[Requirement]:
Set down the entries below once more, precisely as they stand.

Plain-text document sources
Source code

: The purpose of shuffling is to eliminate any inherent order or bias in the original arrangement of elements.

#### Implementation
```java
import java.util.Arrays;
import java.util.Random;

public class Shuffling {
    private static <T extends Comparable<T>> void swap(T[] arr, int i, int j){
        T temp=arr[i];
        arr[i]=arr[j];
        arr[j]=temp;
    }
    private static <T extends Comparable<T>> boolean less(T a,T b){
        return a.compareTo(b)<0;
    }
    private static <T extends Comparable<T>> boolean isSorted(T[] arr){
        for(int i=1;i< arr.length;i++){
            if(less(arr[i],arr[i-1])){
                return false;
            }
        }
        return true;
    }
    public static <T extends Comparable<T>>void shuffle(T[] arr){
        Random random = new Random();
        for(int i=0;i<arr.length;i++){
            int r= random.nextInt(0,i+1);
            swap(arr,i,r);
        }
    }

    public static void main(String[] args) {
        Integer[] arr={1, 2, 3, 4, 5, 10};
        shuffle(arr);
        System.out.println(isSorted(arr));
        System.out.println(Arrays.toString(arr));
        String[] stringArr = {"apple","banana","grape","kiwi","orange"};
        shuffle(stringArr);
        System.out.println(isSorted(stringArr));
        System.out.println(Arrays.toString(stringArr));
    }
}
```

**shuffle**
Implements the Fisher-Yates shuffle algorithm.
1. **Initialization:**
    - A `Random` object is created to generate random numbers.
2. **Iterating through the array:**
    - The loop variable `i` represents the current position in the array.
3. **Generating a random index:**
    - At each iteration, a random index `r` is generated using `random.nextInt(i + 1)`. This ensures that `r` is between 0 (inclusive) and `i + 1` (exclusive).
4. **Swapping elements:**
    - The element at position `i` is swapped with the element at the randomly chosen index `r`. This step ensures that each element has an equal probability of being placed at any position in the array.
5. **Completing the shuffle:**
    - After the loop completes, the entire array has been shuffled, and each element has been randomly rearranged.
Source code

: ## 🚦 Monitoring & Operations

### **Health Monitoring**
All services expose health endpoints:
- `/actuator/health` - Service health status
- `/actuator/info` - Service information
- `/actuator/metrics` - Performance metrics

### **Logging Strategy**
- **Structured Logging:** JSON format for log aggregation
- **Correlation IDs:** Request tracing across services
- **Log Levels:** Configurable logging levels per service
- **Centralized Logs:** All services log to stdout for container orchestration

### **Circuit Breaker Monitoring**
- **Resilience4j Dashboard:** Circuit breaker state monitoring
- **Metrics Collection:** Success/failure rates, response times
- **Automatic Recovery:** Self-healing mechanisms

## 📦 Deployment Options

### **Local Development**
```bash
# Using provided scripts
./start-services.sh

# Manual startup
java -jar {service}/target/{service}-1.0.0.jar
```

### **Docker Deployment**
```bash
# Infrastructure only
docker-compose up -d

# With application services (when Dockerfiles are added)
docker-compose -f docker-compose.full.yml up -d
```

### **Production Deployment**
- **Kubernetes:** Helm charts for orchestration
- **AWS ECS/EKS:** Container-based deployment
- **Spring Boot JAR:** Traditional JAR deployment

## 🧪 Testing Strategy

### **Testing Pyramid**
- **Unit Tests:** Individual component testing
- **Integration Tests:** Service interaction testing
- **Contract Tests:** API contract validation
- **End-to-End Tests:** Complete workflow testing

[Output of the exercise]:
Source code

: The purpose of shuffling is to eliminate any inherent order or bias in the original arrangement of elements.

#### Implementation
```java
import java.util.Arrays;
import java.util.Random;

public class Shuffling {
    private static <T extends Comparable<T>> void swap(T[] arr, int i, int j){
        T temp=arr[i];
        arr[i]=arr[j];
        arr[j]=temp;
    }
    private static <T extends Comparable<T>> boolean less(T a,T b){
        return a.compareTo(b)<0;
    }
    private static <T extends Comparable<T>> boolean isSorted(T[] arr){
        for(int i=1;i< arr.length;i++){
            if(less(arr[i],arr[i-1])){
                return false;
            }
        }
        return true;
    }
    public static <T extends Comparable<T>>void shuffle(T[] arr){
        Random random = new Random();
        for(int i=0;i<arr.length;i++){
            int r= random.nextInt(0,i+1);
            swap(arr,i,r);
        }
    }

    public static void main(String[] args) {
        Integer[] arr={1, 2, 3, 4, 5, 10};
        shuffle(arr);
        System.out.println(isSorted(arr));
        System.out.println(Arrays.toString(arr));
        String[] stringArr = {"apple","banana","grape","kiwi","orange"};
        shuffle(stringArr);
        System.out.println(isSorted(stringArr));
        System.out.println(Arrays.toString(stringArr));
    }
}
```

**shuffle**
Implements the Fisher-Yates shuffle algorithm.
1. **Initialization:**
    - A `Random` object is created to generate random numbers.
2. **Iterating through the array:**
    - The loop variable `i` represents the current position in the array.
3. **Generating a random index:**
    - At each iteration, a random index `r` is generated using `random.nextInt(i + 1)`. This ensures that `r` is between 0 (inclusive) and `i + 1` (exclusive).
4. **Swapping elements:**
    - The element at position `i` is swapped with the element at the randomly chosen index `r`. This step ensures that each element has an equal probability of being placed at any position in the array.
5. **Completing the shuffle:**
    - After the loop completes, the entire array has been shuffled, and each element has been randomly rearranged.
Source code

: ## 🚦 Monitoring & Operations

### **Health Monitoring**
All services expose health endpoints:
- `/actuator/health` - Service health status
- `/actuator/info` - Service information
- `/actuator/metrics` - Performance metrics

### **Logging Strategy**
- **Structured Logging:** JSON format for log aggregation
- **Correlation IDs:** Request tracing across services
- **Log Levels:** Configurable logging levels per service
- **Centralized Logs:** All services log to stdout for container orchestration

### **Circuit Breaker Monitoring**
- **Resilience4j Dashboard:** Circuit breaker state monitoring
- **Metrics Collection:** Success/failure rates, response times
- **Automatic Recovery:** Self-healing mechanisms

## 📦 Deployment Options

### **Local Development**
```bash
# Using provided scripts
./start-services.sh

# Manual startup
java -jar {service}/target/{service}-1.0.0.jar
```

### **Docker Deployment**
```bash
# Infrastructure only
docker-compose up -d

# With application services (when Dockerfiles are added)
docker-compose -f docker-compose.full.yml up -d
```

### **Production Deployment**
- **Kubernetes:** Helm charts for orchestration
- **AWS ECS/EKS:** Container-based deployment
- **Spring Boot JAR:** Traditional JAR deployment

## 🧪 Testing Strategy

### **Testing Pyramid**
- **Unit Tests:** Individual component testing
- **Integration Tests:** Service interaction testing
- **Contract Tests:** API contract validation
- **End-to-End Tests:** Complete workflow testing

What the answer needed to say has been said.